Jon Bean has posted an interesting exchange between Mike Eichholz, founder of the FSN, and Deborah Seltzer-Kelly, who is no fan of the FA but also opposes the FSN petition in its current form. Eichholz here more clearly explains himself than he has done elsewhere, which I find helpful. I think Seltzer-Kelly also hits on the main problem with the FSN approach: Eichholz is effectively asking faculty to sign a petition in favor of an option that no one can understand at this point, because it is an imaginary construct--and may in fact prove to be an impossibility.
Eichholz's explanation is that he cannot work out the details of his Faculty Senate approach because doing so would require the assistance of the administration--which would invalidate his petition drive, something he is understandably unwilling to do. Eichholz complains that the law is set up to favor unions, and blames the law for his inability to develop his proposal any more clearly at this point. I don't know the legislative history here, and whether unions were driving the show. But it seems to me that the law's two main hurdles for the FSN have rational bases. The restriction as to when one can petition to decertify or replace one union with another is clearly enough designed to prevent workplaces from constant fighting over representation. And petitions that come from the employees must be just that: they cannot be management initiatives in disguise.
The essential problem with the Faculty Senate approach, to my view, remains that the Faculty Senate is dependent on administrative (employer) support: a body whose operating paper is subject to employer approval cannot claim to represent employees. Eichholz has not, to the best of my knowledge, made any attempt to explain how he would thread that needle, and in the absence of any such explanation he is indeed asking faculty to vote for an unknown quantity. He's running up against the law, in other words, not because it is pro-union (as it may or may not be) but because he's trying to convert an employer-employee hybrid (the FS) into a employee only union.

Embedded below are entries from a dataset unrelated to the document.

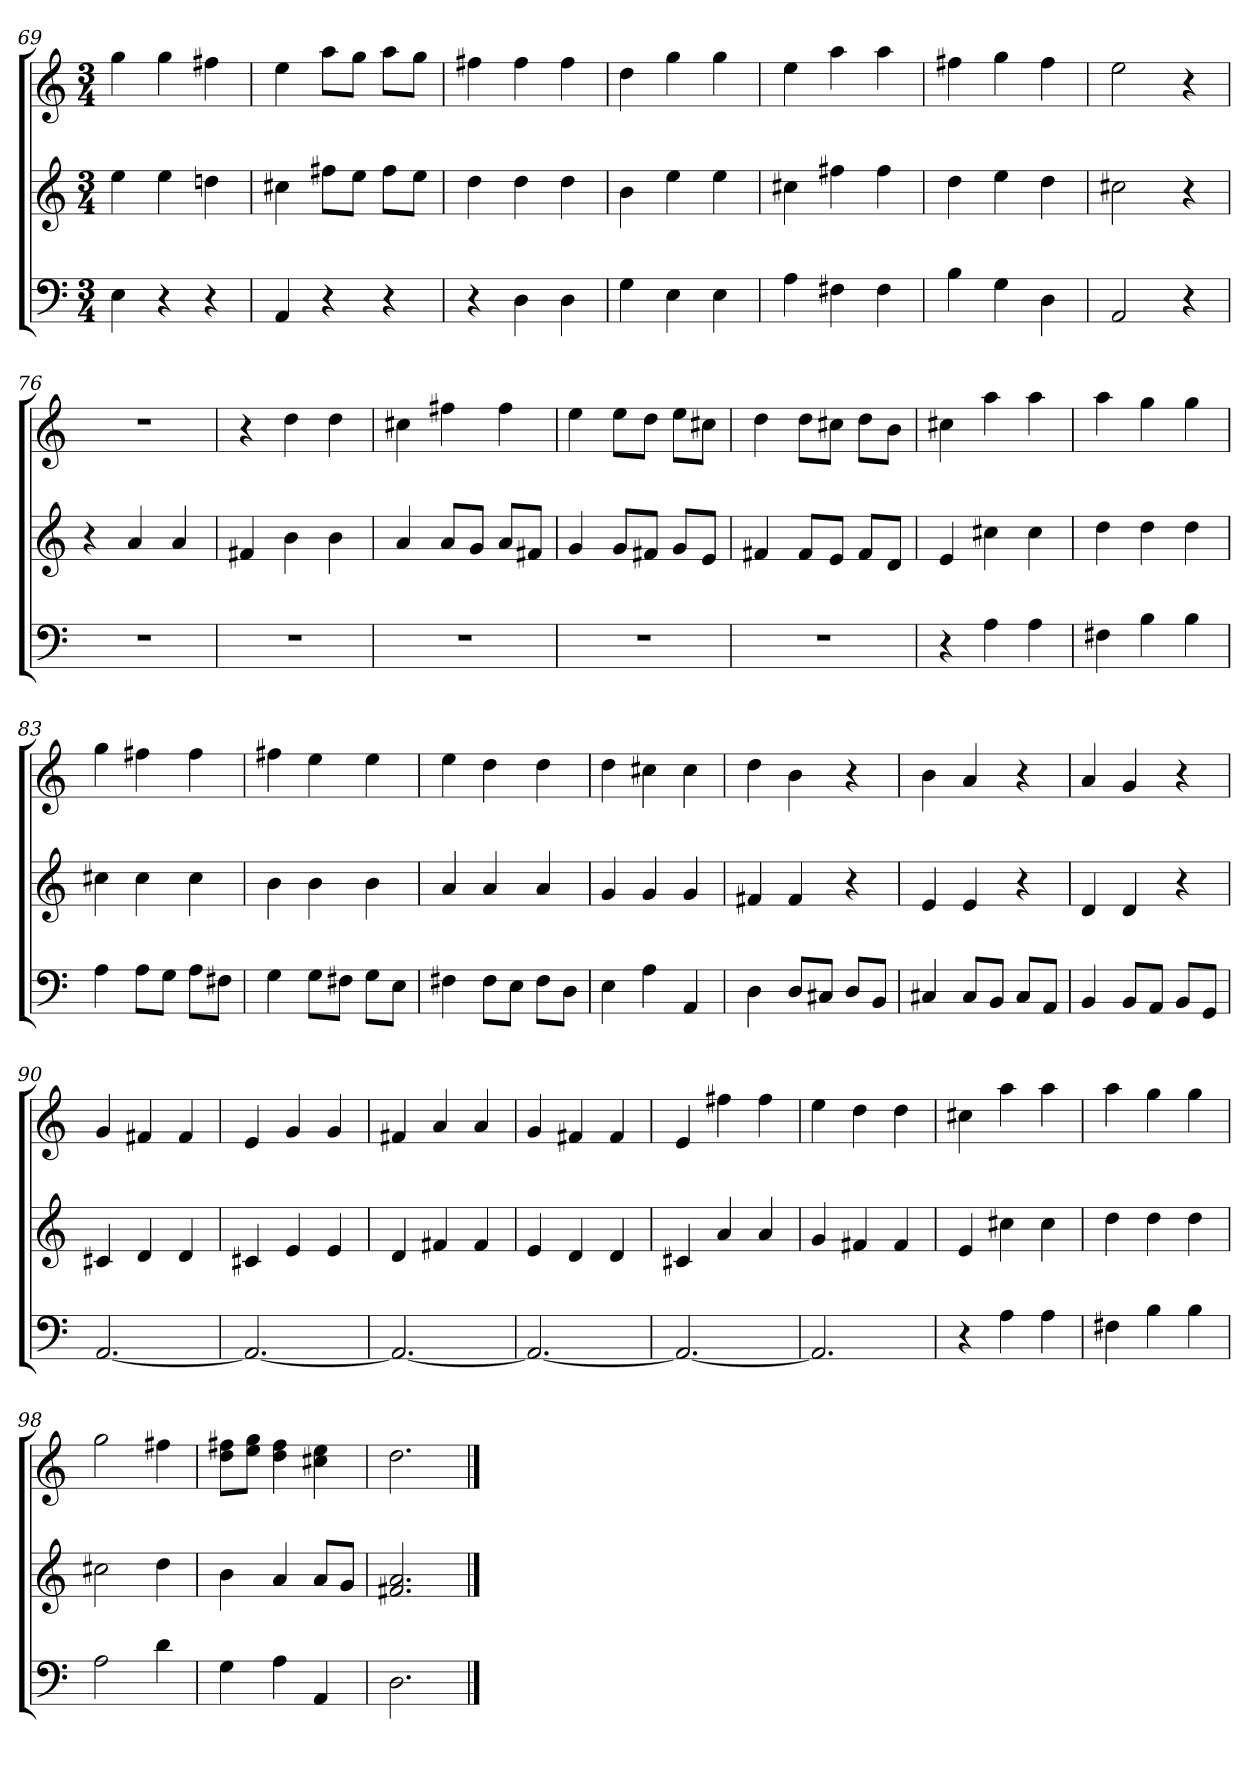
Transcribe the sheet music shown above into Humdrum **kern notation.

**kern	**kern	**kern
*part3	*part2	*part1
*staff3	*staff2	*staff1
*M3/4	*M3/4	*M3/4
=69	=69	=69
4E	4ee	4gg
4r	4ee	4gg
4r	4ddn	4ff#X
=70	=70	=70
4AA	4cc#X	4ee
4r	8ff#XL	8aaL
.	8eeJ	8ggJ
4r	8ff#L	8aaL
.	8eeJ	8ggJ
=71	=71	=71
4r	4dd	4ff#X
4D	4dd	4ff#
4D	4dd	4ff#
=72	=72	=72
4G	4b	4dd
4E	4ee	4gg
4E	4ee	4gg
=73	=73	=73
4A	4cc#X	4ee
4F#X	4ff#X	4aa
4F#	4ff#	4aa
=74	=74	=74
4B	4dd	4ff#X
4G	4ee	4gg
4D	4dd	4ff#
=75	=75	=75
2AA	2cc#X	2ee
4r	4r	4r
=76	=76	=76
2.r	4r	2.r
.	4a	.
.	4a	.
=77	=77	=77
2.r	4f#X	4r
.	4b	4dd
.	4b	4dd
=78	=78	=78
2.r	4a	4cc#X
.	8aL	4ff#X
.	8gJ	.
.	8aL	4ff#
.	8f#XJ	.
=79	=79	=79
2.r	4g	4ee
.	8gL	8eeL
.	8f#XJ	8ddJ
.	8gL	8eeL
.	8eJ	8cc#XJ
=80	=80	=80
2.r	4f#X	4dd
.	8f#L	8ddL
.	8eJ	8cc#XJ
.	8f#L	8ddL
.	8dJ	8bJ
=81	=81	=81
4r	4e	4cc#X
4A	4cc#X	4aa
4A	4cc#	4aa
=82	=82	=82
4F#X	4dd	4aa
4B	4dd	4gg
4B	4dd	4gg
=83	=83	=83
4A	4cc#X	4gg
8AL	4cc#	4ff#X
8GJ	.	.
8AL	4cc#	4ff#
8F#XJ	.	.
=84	=84	=84
4G	4b	4ff#X
8GL	4b	4ee
8F#XJ	.	.
8GL	4b	4ee
8EJ	.	.
=85	=85	=85
4F#X	4a	4ee
8F#L	4a	4dd
8EJ	.	.
8F#L	4a	4dd
8DJ	.	.
=86	=86	=86
4E	4g	4dd
4A	4g	4cc#X
4AA	4g	4cc#
=87	=87	=87
4D	4f#X	4dd
8DL	4f#	4b
8C#XJ	.	.
8DL	4r	4r
8BBJ	.	.
=88	=88	=88
4C#X	4e	4b
8C#L	4e	4a
8BBJ	.	.
8C#L	4r	4r
8AAJ	.	.
=89	=89	=89
4BB	4d	4a
8BBL	4d	4g
8AAJ	.	.
8BBL	4r	4r
8GGJ	.	.
=90	=90	=90
[2.AA	4c#X	4g
.	4d	4f#X
.	4d	4f#
=91	=91	=91
2.AA_	4c#X	4e
.	4e	4g
.	4e	4g
=92	=92	=92
2.AA_	4d	4f#X
.	4f#X	4a
.	4f#	4a
=93	=93	=93
2.AA_	4e	4g
.	4d	4f#X
.	4d	4f#
=94	=94	=94
2.AA_	4c#X	4e
.	4a	4ff#X
.	4a	4ff#
=95	=95	=95
2.AA]	4g	4ee
.	4f#X	4dd
.	4f#	4dd
=96	=96	=96
4r	4e	4cc#X
4A	4cc#X	4aa
4A	4cc#	4aa
=97	=97	=97
4F#X	4dd	4aa
4B	4dd	4gg
4B	4dd	4gg
=98	=98	=98
2A	2cc#X	2gg
4d	4dd	4ff#X
=99	=99	=99
4G	4b	8dd 8ff#XL
.	.	8ee 8ggJ
4A	4a	4dd 4ff#
4AA	8aL	4cc#X 4ee
.	8gJ	.
=100	=100	=100
2.D	2.f#X 2.a	2.dd
==	==	==
*-	*-	*-
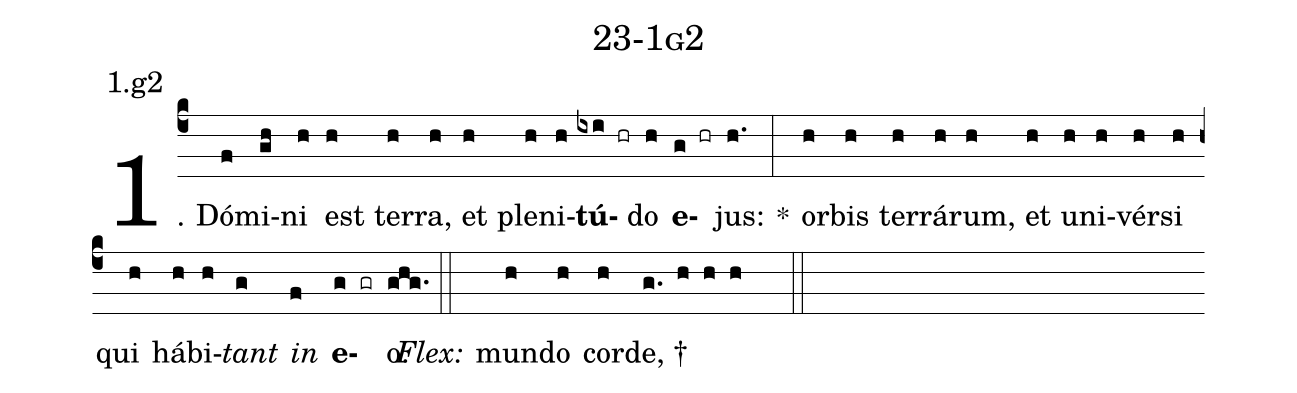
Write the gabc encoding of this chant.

name: 23-1g2;
annotation: 1.g2;
%%
(c4)1. Dó(f)mi(gh)ni(h) est(h) ter(h)ra,(h) et(h) ple(h)ni(h)<b>tú</b>(ixi hr)do(h) <b>e</b>(g hr)jus:(h.) *(:) or(h)bis(h) ter(h)rá(h)rum,(h) et(h) u(h)ni(h)vér(h)si(h) qui(h) há(h)bi(h)<i>tant</i>(g) <i>in</i>(f) <b>e</b>(g gr)o.(ghg.) (::)
<i>Flex:</i>()  mun(h)do(h) cor(h)de, †(g. h h h  ::)
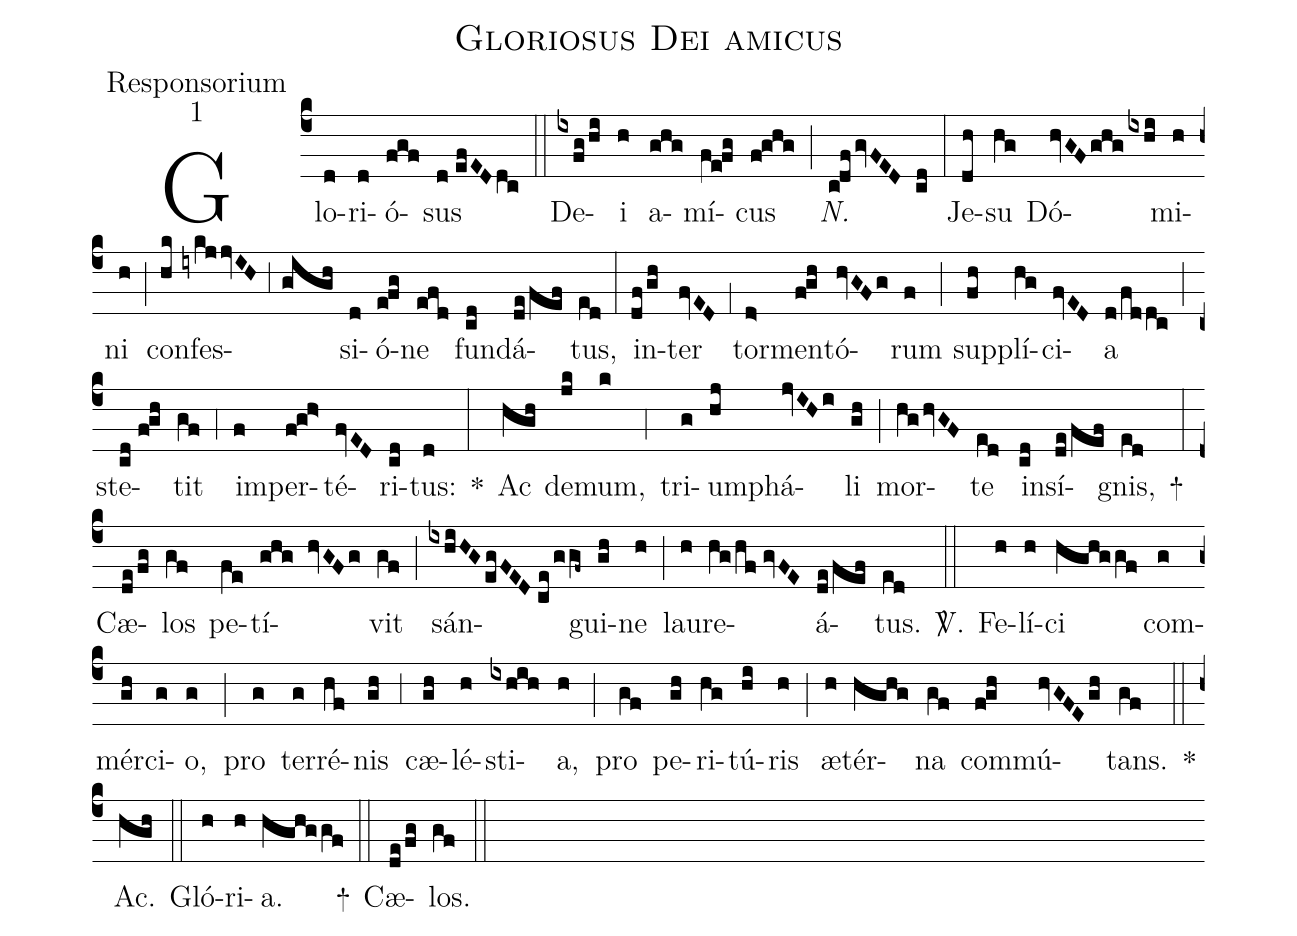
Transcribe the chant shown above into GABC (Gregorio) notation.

name:Gloriosus Dei amicus;
office-part:Responsorium;
mode:1;
%%
(c4) Glo(d)ri(d)ó(fgf)sus(d//efEDdc) (::) De(ixfg/hi)i(h) a(ghg)mí(fe!fg)cus(f!ghg) (;) <i>N.</i>(c!df/gvFED cd) (:) Je(dh)su(hg) Dó(hvGF/ghg/ixhi)mi(h)ni(h) (;) con(hk)fes(iykjjvIH;3gigh)si(d)ó(e!fg)ne(efd) fun(cd)dá(de/fef)tus,(ed) (:) in(df/gh)ter(fvED) (;1) tor(d>)men(f!gh)tó(hvGFg)rum(f) (;) sup(fh)plí(hg)ci(fvED)a(d/fddc) (;) ste(cd//f!gh)tit(gf) (;4) im(f)per(f!gh>)té(fvED)ri(cd)tus:(d) *(:) Ac(hgh) de(jk)mum,(k) (;4) tri(g)um(hj)phá(jvIHi)li(gh) (;) mor(hg/hvGF)te(ed) in(cd)sí(de/fef)gnis,(ed) +(:) Cæ(de/fg)los(gf) pe(fe)tí(ghg hvGFg)vit(gf) (;) sán(ixhiHG/egFED//ce/ggf~)gui(gh)ne(h) (;) lau(h)re(hg/hf//gvFE)á(de/fef)tus.(ed) <sp>V/</sp>.(::) Fe(h)lí(h)ci(hghggf) com(g)mér(gh)ci(g)o,(g) (;) pro(g) ter(g)ré(hf)nis(gh) (;3) cæ(gh)lé(h)sti(ixhih)a,(h) (;) pro(gf) pe(gh)ri(hg)tú(hi)ris(h) (;) æ(h)tér(hghg)na(gf) com(f!gh)mú(hvGFE/gh)tans.(gf) *(::) Ac.(hgh) (::) Gló(h)ri(h)a.(hghggf) +(::) Cæ(de/fg)los.(gf) (::)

I personally am open to any move that would unify and empower the faculty. But I think the FSN proposal would do neither of these two things--rather the opposite, in both cases. Imagine the chaos, should the FSN manage to get their 30%, of trying to negotiate a faculty senate plan, a plan which could only come to fruition after a subsequent vote by the faculty (or two votes, if a run-off is required). This would require massive revisions to the FS operating paper, coordinated with the administration, which would presumably have to agree to sever all formal ties with the FS in order to make it a legally viable "exclusive bargaining agent". It would take months, I think, months of contentious and no doubt often heated debate. It would effectively prolong the current crisis for a long time to come.
After working closely with a number of IEA staffers, I've become rather fond of the organization. But as I've argued elsewhere, the IEA doesn't drive things around here: the members of the FA do. So the central question is really whether the faculty want a union or not. If we want a union we are going to have to pay dues; if we choose not to belong to an outside organization, we might get to pay less (as we'd not have to support IEA lobbying in Springfield and NEA lobbying in Washington--though to my mind supporting education lobbyists is a necessary investment these days). But we would have to work a lot harder on our own to provide not only leadership but logistical support, choose our own outside legal help, etc. An independent local couldn't rely on experienced professionals who could come in to assist us in a crisis. Eichholz's legal problems explain why he hasn't been able to coordinate with the current Faculty Senate, but don't explain why he thinks he can offer a solution with all of the benefits and none of the costs of a union. Does he, for example, believe that a faculty union should surrender the right to go on strike? Doing so might save a good amount in dues (one hardly needs a strike fund in that event), but of course it also vastly reduces one's leverage, a la Wisconsin.
Jon Bean's own suggestion, that those critical of the FA leadership join and run for FA office (or at least vote for those they find sympathetic), is far preferable. FA officers have just two year terms, and I believe that elections are due in time to elect new officers for the fall semester of next year. It seems to me that those who want a union on campus should participate in that election, by joining the FA. FA offices are hardly glamorous: they require a huge time commitment and burden one with a good deal of responsibility. And they are entirely voluntary jobs taken with no release from other duties and for absolutely no compensation.
My own belief is that our current leaders have done a fine job (myself excepted . . . ). But many in the leadership are eager to pass on the torch in any event. I hope that numerous people interested in these offices come forward to be considered for them.